• [TASK INPUTS]:
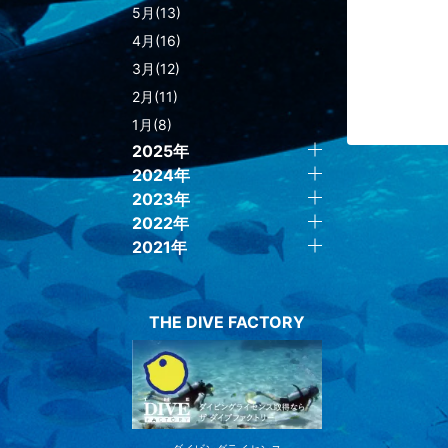
5月(13)
4月(16)
3月(12)
2月(11)
1月(8)
2025年
2024年
2023年
2022年
2021年
THE DIVE FACTORY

• [YOUR GOAL]: The pictures in the entries should be left out; output everything else exactly.

• [TASK RESULT]:
5月(13)
4月(16)
3月(12)
2月(11)
1月(8)
2025年
2024年
2023年
2022年
2021年
THE DIVE FACTORY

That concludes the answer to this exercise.